*Description of the task*.
Could you put each line of the material below into a numbered list, skipping any blank lines?

[Data entries]
----

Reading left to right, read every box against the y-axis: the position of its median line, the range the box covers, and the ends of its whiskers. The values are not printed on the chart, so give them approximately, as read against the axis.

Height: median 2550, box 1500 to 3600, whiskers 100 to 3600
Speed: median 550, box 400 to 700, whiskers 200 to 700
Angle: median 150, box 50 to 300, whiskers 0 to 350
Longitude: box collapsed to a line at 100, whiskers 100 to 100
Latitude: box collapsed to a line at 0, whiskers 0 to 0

----

*Reply*.
1. Reading left to right, read every box against the y-axis: the position of its median line, the range the box covers, and the ends of its whiskers. The values are not printed on the chart, so give them approximately, as read against the axis.
2. Height: median 2550, box 1500 to 3600, whiskers 100 to 3600
3. Speed: median 550, box 400 to 700, whiskers 200 to 700
4. Angle: median 150, box 50 to 300, whiskers 0 to 350
5. Longitude: box collapsed to a line at 100, whiskers 100 to 100
6. Latitude: box collapsed to a line at 0, whiskers 0 to 0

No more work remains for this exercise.